Guyger had told officers that she mistook Botham Jean’s apartment for hers.
The 30 year old, who was subsequently fired from the Dallas Police Department, said when she arrived at the apartment one floor above her own, she found the door ajar and then fired twice after the person inside ignored her verbal commands.
Commenting on the GoFundMe cash raised by the woman who recorded the aftermath of the Botham Jean shooting, Defense lawyer Chris Knox, who is not affiliated with the case, told the Dallas Morning News that the fundraising could raise jurors’ doubts about her reliability.

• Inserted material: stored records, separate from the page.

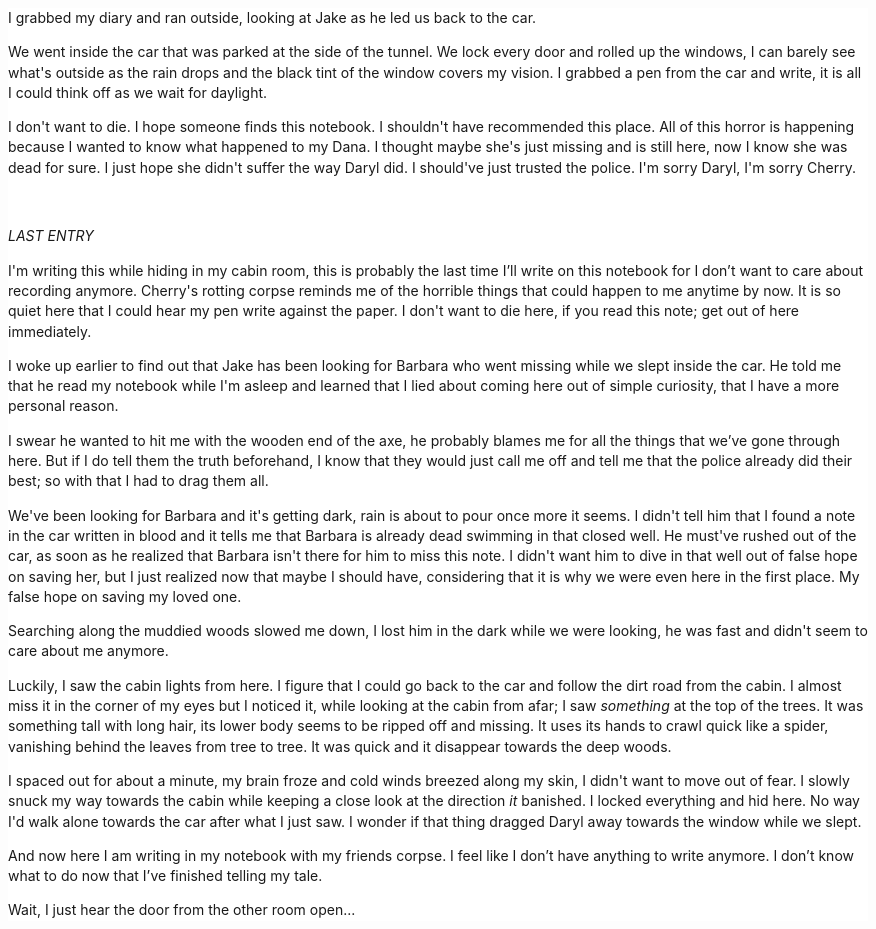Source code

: I grabbed my diary and ran outside, looking at Jake as he led us back to the car.

We went inside the car that was parked at the side of the tunnel. We lock every door and rolled up the windows, I can barely see what's outside as the rain drops and the black tint of the window covers my vision. I grabbed a pen from the car and write, it is all I could think off as we wait for daylight.

I don't want to die. I hope someone finds this notebook. I shouldn't have recommended this place. All of this horror is happening because I wanted to know what happened to my Dana. I thought maybe she's just missing and is still here, now I know she was dead for sure. I just hope she didn't suffer the way Daryl did. I should've just trusted the police. I'm sorry Daryl, I'm sorry Cherry.

&#x200B;

*LAST ENTRY*

I'm writing this while hiding in my cabin room, this is probably the last time I’ll write on this notebook for I don’t want to care about recording anymore. Cherry's rotting corpse reminds me of the horrible things that could happen to me anytime by now. It is so quiet here that I could hear my pen write against the paper. I don't want to die here, if you read this note; get out of here immediately.

I woke up earlier to find out that Jake has been looking for Barbara who went missing while we slept inside the car. He told me that he read my notebook while I'm asleep and learned that I lied about coming here out of simple curiosity, that I have a more personal reason.

I swear he wanted to hit me with the wooden end of the axe, he probably blames me for all the things that we’ve gone through here. But if I do tell them the truth beforehand, I know that they would just call me off and tell me that the police already did their best; so with that I had to drag them all.

We've been looking for Barbara and it's getting dark, rain is about to pour once more it seems. I didn't tell him that I found a note in the car written in blood and it tells me that Barbara is already dead swimming in that closed well. He must've rushed out of the car, as soon as he realized that Barbara isn't there for him to miss this note. I didn't want him to dive in that well out of false hope on saving her, but I just realized now that maybe I should have, considering that it is why we were even here in the first place. My false hope on saving my loved one.

Searching along the muddied woods slowed me down, I lost him in the dark while we were looking, he was fast and didn't seem to care about me anymore.

Luckily, I saw the cabin lights from here. I figure that I could go back to the car and follow the dirt road from the cabin. I almost miss it in the corner of my eyes but I noticed it, while looking at the cabin from afar; I saw *something* at the top of the trees. It was something tall with long hair, its lower body seems to be ripped off and missing. It uses its hands to crawl quick like a spider, vanishing behind the leaves from tree to tree. It was quick and it disappear towards the deep woods.

I spaced out for about a minute, my brain froze and cold winds breezed along my skin, I didn't want to move out of fear. I slowly snuck my way towards the cabin while keeping a close look at the direction *it* banished. I locked everything and hid here. No way I'd walk alone towards the car after what I just saw. I wonder if that thing dragged Daryl away towards the window while we slept.

And now here I am writing in my notebook with my friends corpse. I feel like I don’t have anything to write anymore. I don’t know what to do now that I’ve finished telling my tale. 

Wait, I just hear the door from the other room open...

“There are obviously major red flags anytime a witness uses a connection to a legal proceeding as a platform to openly solicit donations,” he was quoted as saying.
The Dallas Morning News also reported that Lee Merritt, who represents Botham Jean’s family in a lawsuit against Amber Guyger and the city of Dallas, could not be reached for comment.
Originally charged with manslaughter, Guyger was later indicted by a Dallas grand jury on a murder charge.
If convicted, the former Dallas cop faces from five years to life behind bars.